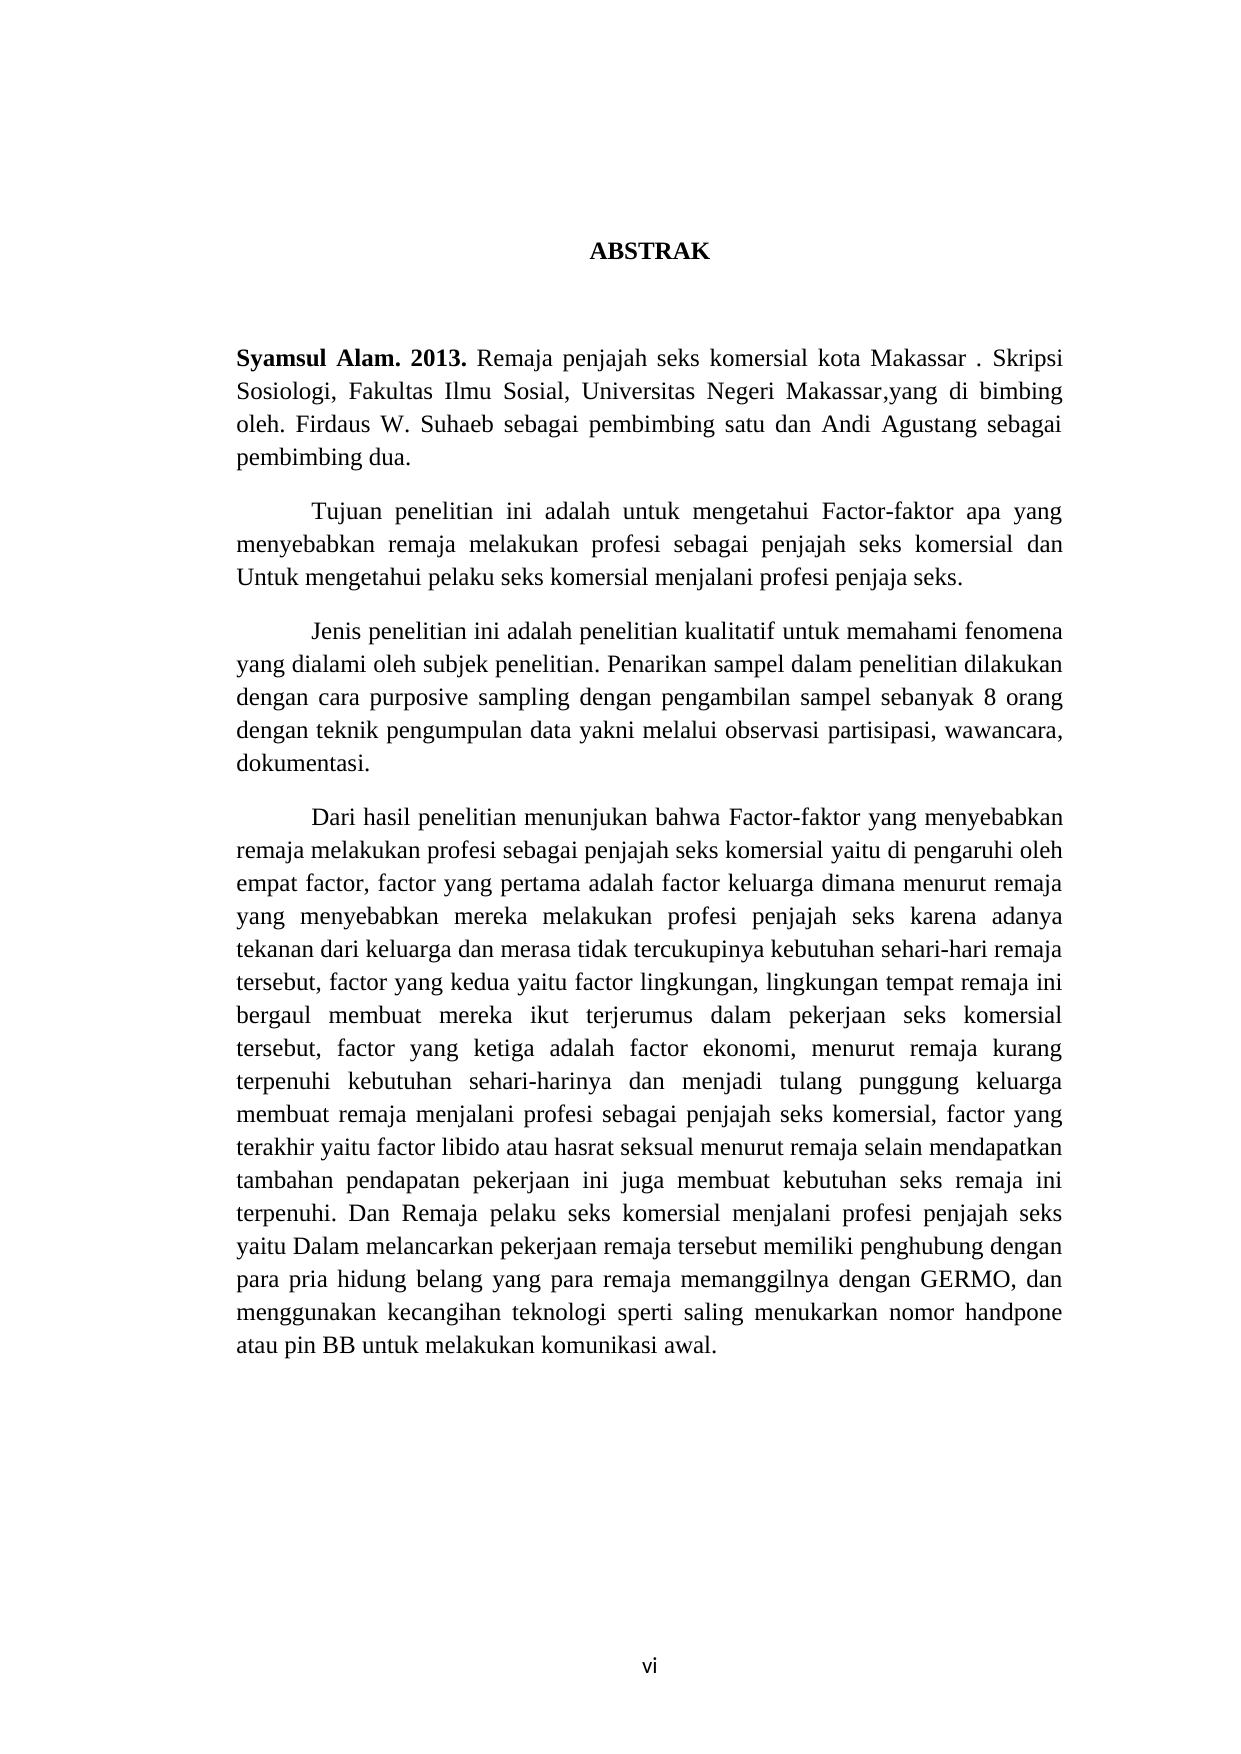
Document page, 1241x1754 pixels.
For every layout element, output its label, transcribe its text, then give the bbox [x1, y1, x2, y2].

text ABSTRAK [236, 236, 1063, 265]
text Syamsul Alam. 2013. Remaja penjajah seks komersial kota Makassar . Skripsi Sosiologi, Fakultas Ilmu Sosial, Universitas Negeri Makassar,yang di bimbing oleh. Firdaus W. Suhaeb sebagai pembimbing satu dan Andi Agustang sebagai pembimbing dua. [236, 343, 1063, 471]
text Dari hasil penelitian menunjukan bahwa Factor-faktor yang menyebabkan remaja melakukan profesi sebagai penjajah seks komersial yaitu di pengaruhi oleh empat factor, factor yang pertama adalah factor keluarga dimana menurut remaja yang menyebabkan mereka melakukan profesi penjajah seks karena adanya tekanan dari keluarga dan merasa tidak tercukupinya kebutuhan sehari-hari remaja tersebut, factor yang kedua yaitu factor lingkungan, lingkungan tempat remaja ini bergaul membuat mereka ikut terjerumus dalam pekerjaan seks komersial tersebut, factor yang ketiga adalah factor ekonomi, menurut remaja kurang terpenuhi kebutuhan sehari-harinya dan menjadi tulang punggung keluarga membuat remaja menjalani profesi sebagai penjajah seks komersial, factor yang terakhir yaitu factor libido atau hasrat seksual menurut remaja selain mendapatkan tambahan pendapatan pekerjaan ini juga membuat kebutuhan seks remaja ini terpenuhi. Dan Remaja pelaku seks komersial menjalani profesi penjajah seks yaitu Dalam melancarkan pekerjaan remaja tersebut memiliki penghubung dengan para pria hidung belang yang para remaja memanggilnya dengan GERMO, dan menggunakan kecangihan teknologi sperti saling menukarkan nomor handpone atau pin BB untuk melakukan komunikasi awal. [236, 802, 1063, 1359]
text Tujuan penelitian ini adalah untuk mengetahui Factor-faktor apa yang menyebabkan remaja melakukan profesi sebagai penjajah seks komersial dan Untuk mengetahui pelaku seks komersial menjalani profesi penjaja seks. [236, 496, 1063, 591]
text Jenis penelitian ini adalah penelitian kualitatif untuk memahami fenomena yang dialami oleh subjek penelitian. Penarikan sampel dalam penelitian dilakukan dengan cara purposive sampling dengan pengambilan sampel sebanyak 8 orang dengan teknik pengumpulan data yakni melalui observasi partisipasi, wawancara, dokumentasi. [236, 616, 1063, 777]
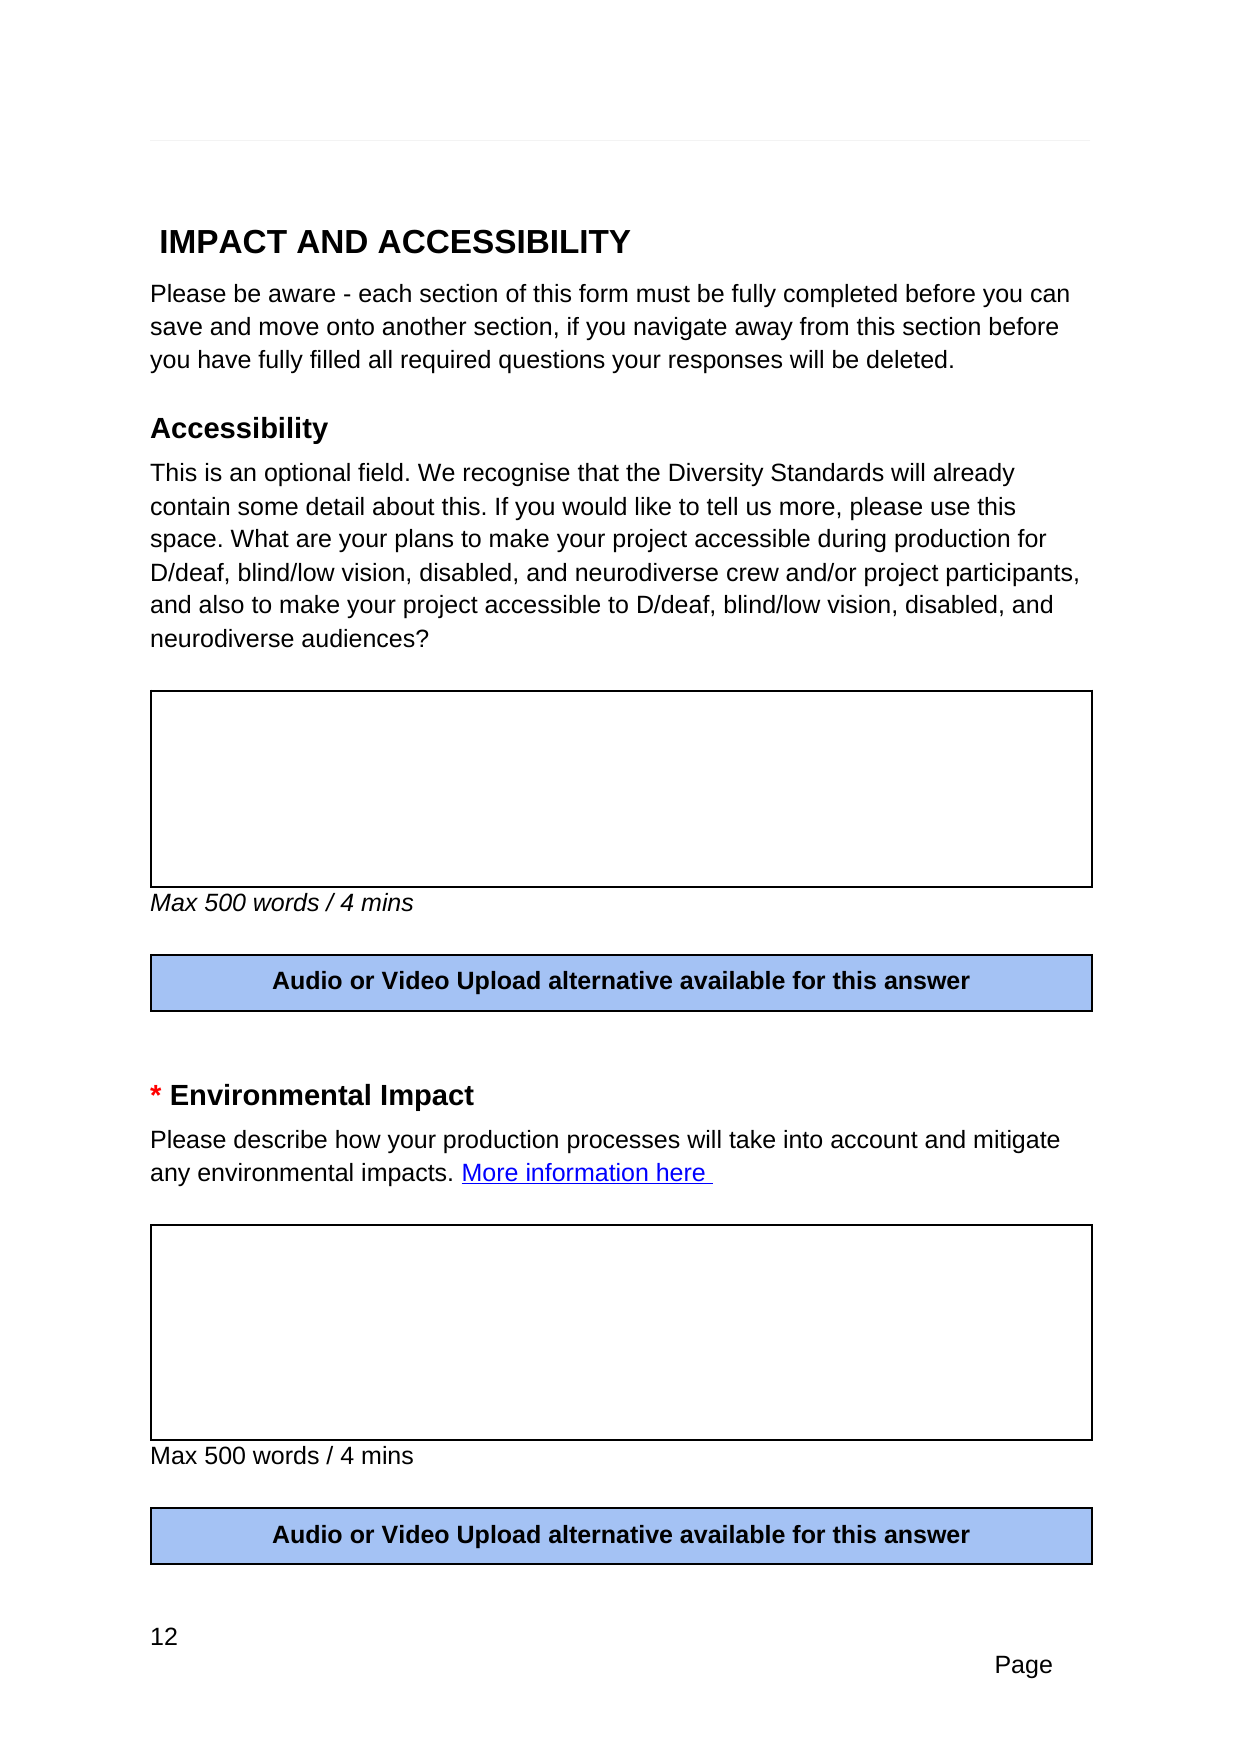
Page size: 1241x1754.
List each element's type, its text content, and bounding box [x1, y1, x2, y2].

table_header Audio or Video Upload alternative available for this answer [152, 1509, 1091, 1563]
subtitle Accessibility [150, 412, 1090, 445]
table_header [152, 692, 1091, 886]
table_header [152, 1226, 1091, 1439]
text Please be aware - each section of this form must be fully completed before you can save and move onto another section, if you navigate away from this section before you have fully filled all required questions your responses will be deleted. [150, 279, 1090, 374]
text Please describe how your production processes will take into account and mitigate any environmental impacts. More information here [150, 1125, 1090, 1187]
text Max 500 words / 4 mins [150, 888, 1090, 917]
subtitle * Environmental Impact [150, 1078, 1090, 1112]
table_header Audio or Video Upload alternative available for this answer [152, 956, 1091, 1010]
text This is an optional field. We recognise that the Diversity Standards will already contain some detail about this. If you would like to tell us more, please use this space. What are your plans to make your project accessible during production for D/deaf, blind/low vision, disabled, and neurodiverse crew and/or project participants, and also to make your project accessible to D/deaf, blind/low vision, disabled, and neurodiverse audiences? [150, 458, 1090, 652]
text Max 500 words / 4 mins [150, 1441, 1090, 1470]
subtitle IMPACT AND ACCESSIBILITY [150, 222, 1090, 261]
-*-*-
— AIM OF THE TASK —
Your answer must restate the entries word for word and contain no pictures.

— RESPONSE FOR THIS EXERCISE —
Document page, 1241x1754 pixels.
For every layout element, output its label, transcribe its text, then give the bbox [x1, y1, x2, y2].

text ABSTRAK [236, 236, 1063, 265]
text Syamsul Alam. 2013. Remaja penjajah seks komersial kota Makassar . Skripsi Sosiologi, Fakultas Ilmu Sosial, Universitas Negeri Makassar,yang di bimbing oleh. Firdaus W. Suhaeb sebagai pembimbing satu dan Andi Agustang sebagai pembimbing dua. [236, 343, 1063, 471]
text Dari hasil penelitian menunjukan bahwa Factor-faktor yang menyebabkan remaja melakukan profesi sebagai penjajah seks komersial yaitu di pengaruhi oleh empat factor, factor yang pertama adalah factor keluarga dimana menurut remaja yang menyebabkan mereka melakukan profesi penjajah seks karena adanya tekanan dari keluarga dan merasa tidak tercukupinya kebutuhan sehari-hari remaja tersebut, factor yang kedua yaitu factor lingkungan, lingkungan tempat remaja ini bergaul membuat mereka ikut terjerumus dalam pekerjaan seks komersial tersebut, factor yang ketiga adalah factor ekonomi, menurut remaja kurang terpenuhi kebutuhan sehari-harinya dan menjadi tulang punggung keluarga membuat remaja menjalani profesi sebagai penjajah seks komersial, factor yang terakhir yaitu factor libido atau hasrat seksual menurut remaja selain mendapatkan tambahan pendapatan pekerjaan ini juga membuat kebutuhan seks remaja ini terpenuhi. Dan Remaja pelaku seks komersial menjalani profesi penjajah seks yaitu Dalam melancarkan pekerjaan remaja tersebut memiliki penghubung dengan para pria hidung belang yang para remaja memanggilnya dengan GERMO, dan menggunakan kecangihan teknologi sperti saling menukarkan nomor handpone atau pin BB untuk melakukan komunikasi awal. [236, 802, 1063, 1359]
text Tujuan penelitian ini adalah untuk mengetahui Factor-faktor apa yang menyebabkan remaja melakukan profesi sebagai penjajah seks komersial dan Untuk mengetahui pelaku seks komersial menjalani profesi penjaja seks. [236, 496, 1063, 591]
text Jenis penelitian ini adalah penelitian kualitatif untuk memahami fenomena yang dialami oleh subjek penelitian. Penarikan sampel dalam penelitian dilakukan dengan cara purposive sampling dengan pengambilan sampel sebanyak 8 orang dengan teknik pengumpulan data yakni melalui observasi partisipasi, wawancara, dokumentasi. [236, 616, 1063, 777]
Page size: 1241x1754.
List each element's type, its text content, and bounding box [x1, y1, x2, y2].

table_header Audio or Video Upload alternative available for this answer [152, 1509, 1091, 1563]
subtitle Accessibility [150, 412, 1090, 445]
table_header [152, 692, 1091, 886]
table_header [152, 1226, 1091, 1439]
text Please be aware - each section of this form must be fully completed before you can save and move onto another section, if you navigate away from this section before you have fully filled all required questions your responses will be deleted. [150, 279, 1090, 374]
text Please describe how your production processes will take into account and mitigate any environmental impacts. More information here [150, 1125, 1090, 1187]
text Max 500 words / 4 mins [150, 888, 1090, 917]
subtitle * Environmental Impact [150, 1078, 1090, 1112]
table_header Audio or Video Upload alternative available for this answer [152, 956, 1091, 1010]
text This is an optional field. We recognise that the Diversity Standards will already contain some detail about this. If you would like to tell us more, please use this space. What are your plans to make your project accessible during production for D/deaf, blind/low vision, disabled, and neurodiverse crew and/or project participants, and also to make your project accessible to D/deaf, blind/low vision, disabled, and neurodiverse audiences? [150, 458, 1090, 652]
text Max 500 words / 4 mins [150, 1441, 1090, 1470]
subtitle IMPACT AND ACCESSIBILITY [150, 222, 1090, 261]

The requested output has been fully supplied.